Created concurrently with the artist’s iconic Femme cuillère, Le Couple focuses on the masculine-feminine dichotomy, a theme that would occupy Giacometti endlessly throughout his career. Distilling the human form down to a collection of signs and essential, geometric shapes, Giacometti conjures a pair of ambiguous, archetypal visions of man and woman, juxtaposed side-by-side. The highly stylized figures can be read simultaneously as mask-like faces and representations of the full-length body, each detail suggesting both facial features—such as eyes, noses and mouths—and other aspects of the human form, such as breasts, hands and sexual organs. Executed in a curving, ellipsoid shape, the female character, for example, contains elements that may alternately be read as eyes or breasts, while the vertical almond detail towards the base suggests both a mouth and a vulva. This same shape is repeated in the male figure’s eye, a detail that introduces a degree of tension and voyeurism to the pairing—as Christian Klemm has explained: “like the chiasmic transposition of the sexual features of one into the eyes of the other, [this detail] indicates other dimensions of the figures’ sexuality” (exh. cat., op. cit., New York, 2001, p. 62).
The sculpture reveals the impact of non-Western art on Giacometti’s bourgeoning style during the 1920s, particularly African and Oceanic sculptures. He was a frequent visitor of the Musée d’Ethnographie du Trocadéro at this time, as well as the Musée des Antiquités nationales, both of which displayed a range of objects—including plaster casts of recent archaeological finds—from Africa, the Cyclades, and Pre-Columbian cultures. A number of the artist’s friends were also keen connoisseurs and collectors of non-Western artefacts and artworks, while periodicals such as L’Esprit nouveau and Cahiers d’art frequently included photographs and articles on the subject. In order to deepen his understanding and connection to these alternative conceptions of form and volume, Giacometti surrounded himself with a diverse array of imagery and objects in his studio on the Rue Hippolyte-Maindron. A photograph from 1927 sees the artist seated near a Kota Reliquary figure, which he had recently purchased from the artist Serge Brignoni, its powerful, angular form dominating the modest desk.
The exaggerated depictions of sexual attributes found in many of these ancient and non-Western works appear to have shaped Giacometti’s own preoccupation with the concept of “male” and “female” at this time, as he worked to reduce these roles to their most elemental and universal signifiers. In Le Couple, Giacometti deliberately places the two figures slightly apart on the rectangular base, introducing a palpable tension within the sculpture, deploying the negative space between their forms to emphasize both their connection to one another, and their inherent disparities. At the same time, the female figure leans ever so slightly towards the male, a subtle effect that animates the space further, perhaps suggesting the erotic pull and physical connection between the two. The present cast of Le Couple was acquired directly from Giacometti in 1958 by Pierre Matisse, before being purchased by The Museum of Modern Art in New York in 1982, where it remained for almost thirty years before entering the collection of Leonard and Louise Riggio.

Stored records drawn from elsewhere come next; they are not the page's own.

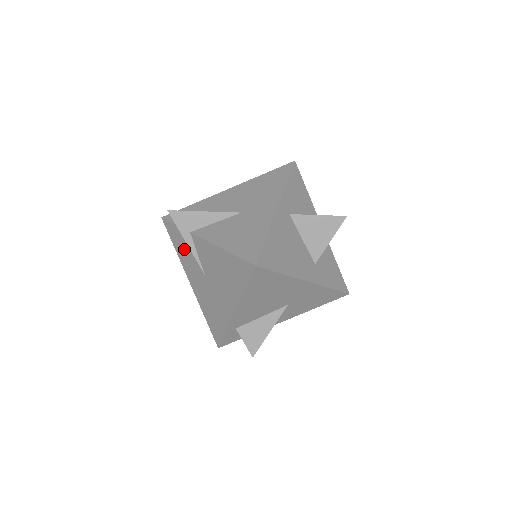
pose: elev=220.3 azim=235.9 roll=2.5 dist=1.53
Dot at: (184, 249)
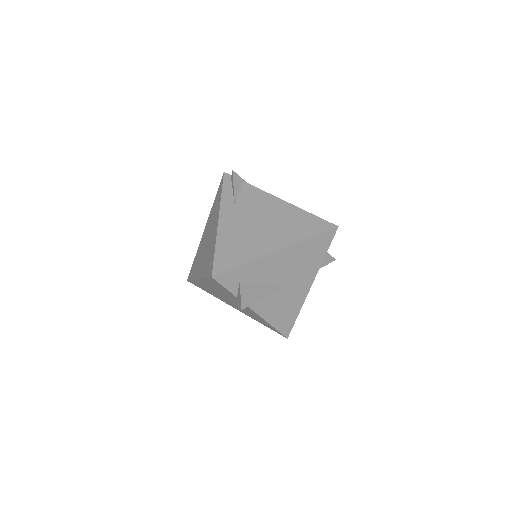
Dot at: (219, 289)
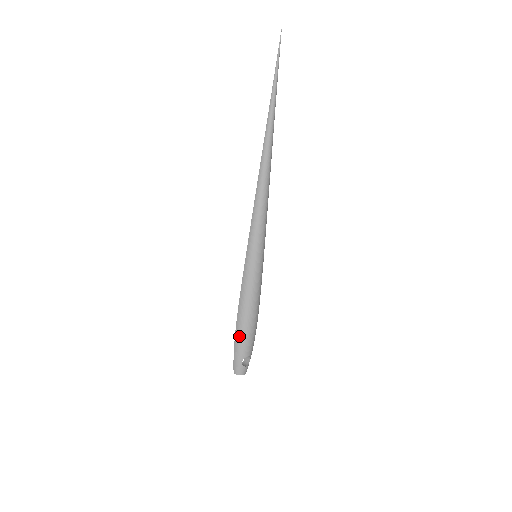
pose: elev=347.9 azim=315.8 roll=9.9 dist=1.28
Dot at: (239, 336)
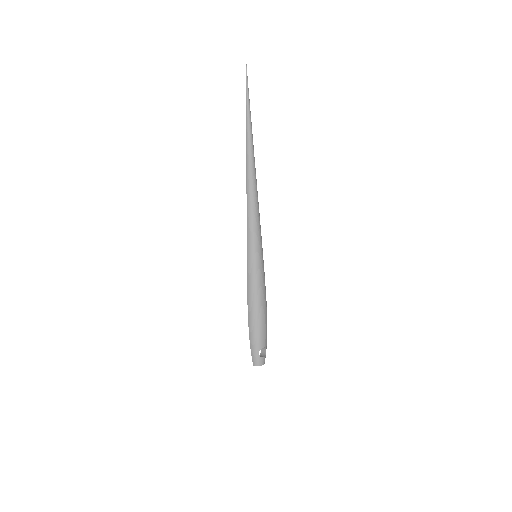
Dot at: (252, 330)
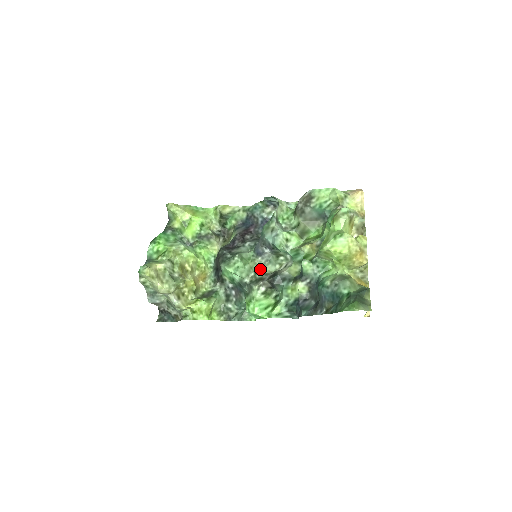
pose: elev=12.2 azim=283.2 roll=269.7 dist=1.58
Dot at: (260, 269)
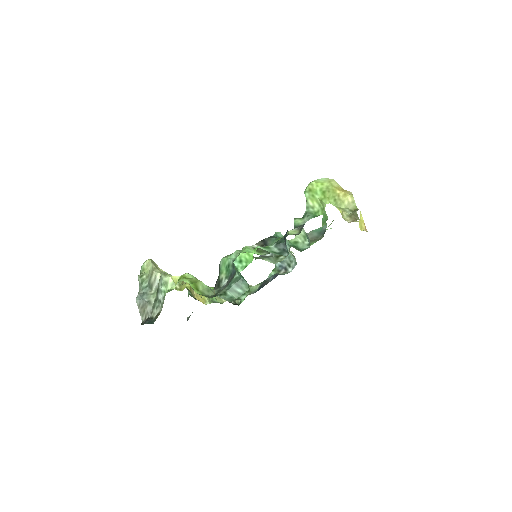
Dot at: occluded
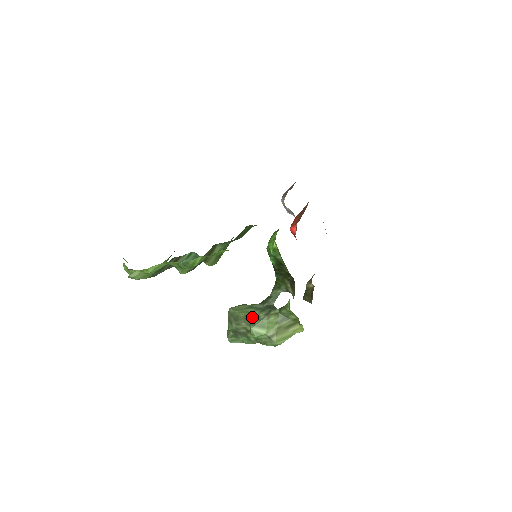
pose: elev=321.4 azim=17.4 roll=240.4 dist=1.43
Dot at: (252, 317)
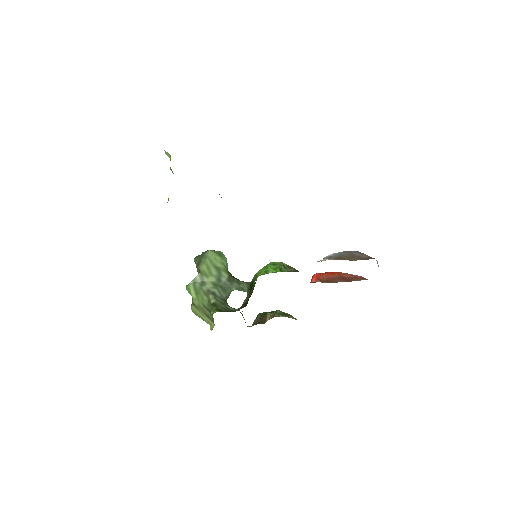
Dot at: (202, 278)
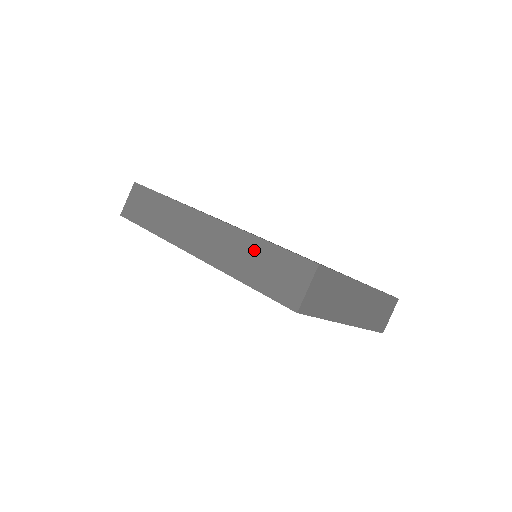
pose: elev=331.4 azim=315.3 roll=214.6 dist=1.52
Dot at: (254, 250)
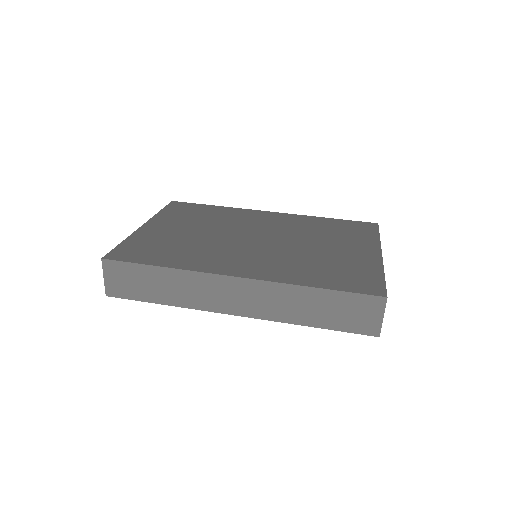
Dot at: (311, 299)
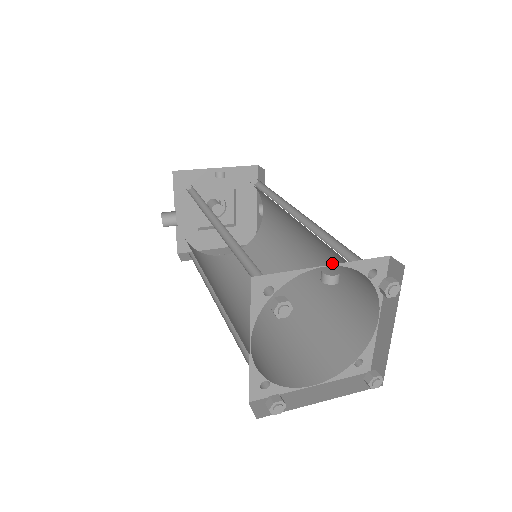
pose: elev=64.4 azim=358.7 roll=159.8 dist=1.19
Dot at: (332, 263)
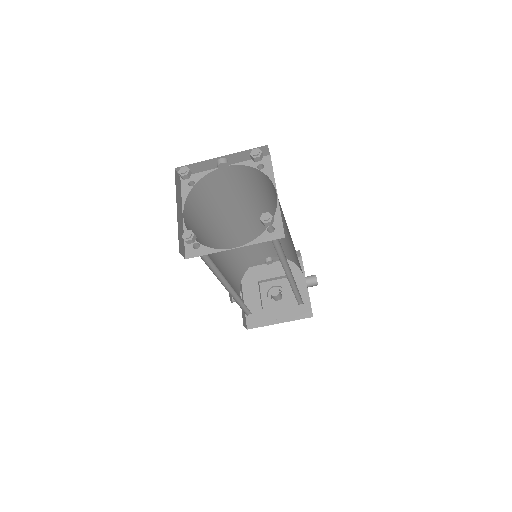
Dot at: (284, 218)
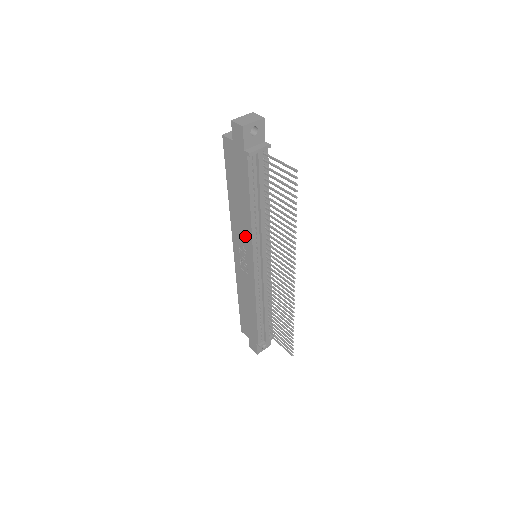
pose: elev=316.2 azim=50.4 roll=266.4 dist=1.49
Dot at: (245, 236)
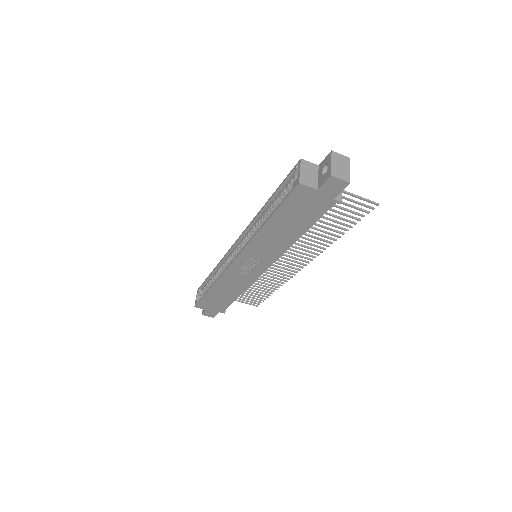
Dot at: (270, 253)
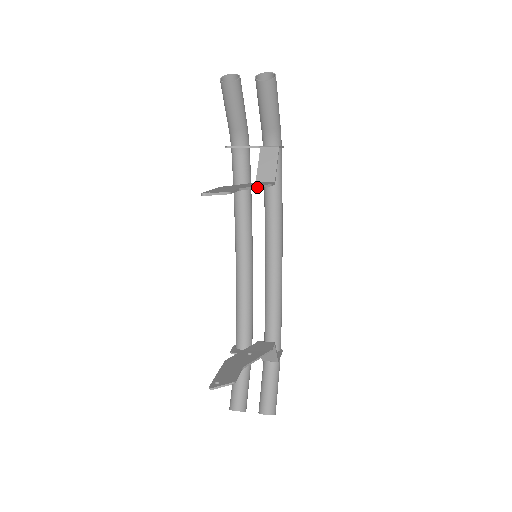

Created concurrently with the artist’s iconic Femme cuillère, Le Couple focuses on the masculine-feminine dichotomy, a theme that would occupy Giacometti endlessly throughout his career. Distilling the human form down to a collection of signs and essential, geometric shapes, Giacometti conjures a pair of ambiguous, archetypal visions of man and woman, juxtaposed side-by-side. The highly stylized figures can be read simultaneously as mask-like faces and representations of the full-length body, each detail suggesting both facial features—such as eyes, noses and mouths—and other aspects of the human form, such as breasts, hands and sexual organs. Executed in a curving, ellipsoid shape, the female character, for example, contains elements that may alternately be read as eyes or breasts, while the vertical almond detail towards the base suggests both a mouth and a vulva. This same shape is repeated in the male figure’s eye, a detail that introduces a degree of tension and voyeurism to the pairing—as Christian Klemm has explained: “like the chiasmic transposition of the sexual features of one into the eyes of the other, [this detail] indicates other dimensions of the figures’ sexuality” (exh. cat., op. cit., New York, 2001, p. 62).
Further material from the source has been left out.